Mine wouldn't curl as much as I needed (maybe hotter water would have done it) so I had to manually twist and squash it in further. Further dunks in hot water made this easier. I made it slightly conical so it fits the pieces at either end, which in turn necessitated a bit of trimming to get it even, as the cone shape makes the layers be misaligned at either end, and the side-seam be wonky. With more planning I could have cut it just right to start with, but as I'm no geometer it was easier to just trim it afterwards.

After rolling it up I made it tighter by re-rolling it with the outer seam on the inside. This eliminates the problem of the not-quite-curled enough outer edge, and takes advantage of the over-curled inner.

Ensure the end piece is a good fit on the end of the body.

I had two types of CDROM cake cases available. One where the central rod is moulded as part of the base, the other where it has a large diameter thread and screws into place.

I cut a disk from the centre of each base and glued them together so that the moulded rod projects from one side, forming a handle, and the ridge with the threads on it forms an attachment point for the body on the other side. The area of disk which extends outwards makes a bit of a guard for your hand. It's main function however is to remind you that high voltages can be very flipping dangerous!

Ensure the wide end of the probe body fits the threaded part, or whatever arrangement you are using. (Thick disks cut with a hole saw might be a good substitute.)

I used the screw top from a liquid soap dispenser bottle to secure the body at the handle end as it's a tight fit through the central hole and the edge of the top can be glued to the handle, so the end result is nice and stable and looks a lot better too.

Fit the probe tip into the end piece and use whatever insulating material you have available to make it secure. I used a bit of rubber sleeving and some glue. Temporarily fit this assembly into the end of the body.

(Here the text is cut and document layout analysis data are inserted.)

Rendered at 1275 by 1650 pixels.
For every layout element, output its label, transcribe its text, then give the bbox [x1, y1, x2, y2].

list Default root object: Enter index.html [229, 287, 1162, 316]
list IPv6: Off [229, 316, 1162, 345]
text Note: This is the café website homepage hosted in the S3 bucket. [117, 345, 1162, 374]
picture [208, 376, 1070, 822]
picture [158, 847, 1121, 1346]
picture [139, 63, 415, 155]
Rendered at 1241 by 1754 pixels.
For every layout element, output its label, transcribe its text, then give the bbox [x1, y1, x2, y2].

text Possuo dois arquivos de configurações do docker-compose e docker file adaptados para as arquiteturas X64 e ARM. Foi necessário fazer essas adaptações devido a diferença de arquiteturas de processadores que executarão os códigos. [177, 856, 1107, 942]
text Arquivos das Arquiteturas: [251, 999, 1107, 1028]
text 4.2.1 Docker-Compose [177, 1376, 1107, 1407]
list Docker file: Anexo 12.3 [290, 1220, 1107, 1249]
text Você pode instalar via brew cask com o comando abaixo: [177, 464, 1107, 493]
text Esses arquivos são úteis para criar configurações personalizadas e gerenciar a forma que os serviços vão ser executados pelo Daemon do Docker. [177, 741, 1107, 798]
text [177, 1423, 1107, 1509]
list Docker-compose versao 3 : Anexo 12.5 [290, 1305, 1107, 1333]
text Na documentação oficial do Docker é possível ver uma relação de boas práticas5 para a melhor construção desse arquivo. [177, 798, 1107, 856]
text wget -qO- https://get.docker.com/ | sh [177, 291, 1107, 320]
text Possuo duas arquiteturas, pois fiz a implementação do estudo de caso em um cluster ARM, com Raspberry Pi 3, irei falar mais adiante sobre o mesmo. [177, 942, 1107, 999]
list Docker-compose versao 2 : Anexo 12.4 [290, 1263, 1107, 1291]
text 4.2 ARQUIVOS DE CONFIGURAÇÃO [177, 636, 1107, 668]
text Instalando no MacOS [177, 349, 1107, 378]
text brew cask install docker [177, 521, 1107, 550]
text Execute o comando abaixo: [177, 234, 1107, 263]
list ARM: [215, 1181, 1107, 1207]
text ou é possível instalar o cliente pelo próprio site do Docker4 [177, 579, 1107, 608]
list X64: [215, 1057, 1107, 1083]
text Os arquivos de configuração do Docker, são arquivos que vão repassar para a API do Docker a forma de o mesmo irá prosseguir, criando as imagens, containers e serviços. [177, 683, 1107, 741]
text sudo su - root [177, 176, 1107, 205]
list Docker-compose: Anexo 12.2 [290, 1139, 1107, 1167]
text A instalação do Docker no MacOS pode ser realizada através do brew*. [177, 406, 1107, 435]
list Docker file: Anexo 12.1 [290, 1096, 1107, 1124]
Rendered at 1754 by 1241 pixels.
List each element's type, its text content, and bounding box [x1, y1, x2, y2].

The other probe from the pair I used to make the AVO replacement probe would have provided a better tip, but I didn't have any suitable pieces to make it fit the body.

Fit the preset into it's carrier and temporarily assemble the handle to the body and find the spot where the centre of the preset's adjustment lines up with the outside, avoiding either the inside or outside long edges of the rolled up plastic.

At this point you need to be very sure of the body diameter. Any tightening or loosening of the roll will mess your hole up! Slide on the soap-dispenser-bottle lid so that it's near to it's final position. Use tape to keep the rest of the roll in place. It needs to be assembled, just not finally secured yet.

Take the handle off again, and drill through the spot you marked (it might be better to just melt through with a soldering iron. I did a bit of both).

Trim the wire from the main resistor and connect it to a red wire and the 2.2M resistor. Make a good mechanical connection by folding the wires over before you solder it. Connect the other end of the 2.2M resistor to the 500k preset and connect a black wire to the other end of the preset.

I used thin wires to make these internal connections so that the whole thing would be easier to assemble. They are connected to the main wires, sealed with heat-shrink and curled up inside the handle. The main wires are knotted to stop them pulling through.

Finally, assemble the handle to the body, ensuring the preset is lined up with the adjustment hole, Glue and tape everything firmly in place. Put some glue around the soap-bottle lid edge and push it down so it drags the body down tighter.

Work the tip end of the body around in your hands so it tightens down onto the tip assembly. Secure it with tape.

At no point did I attempt to glue the actual body as it didn't seem to need it and I felt that doing so was to invite problems later on.

Calibrate the probe by measuring a stable high voltage with your DMM, then connect the probe to it and measure the same voltage again with the probe. Adjust the preset to give you the same reading.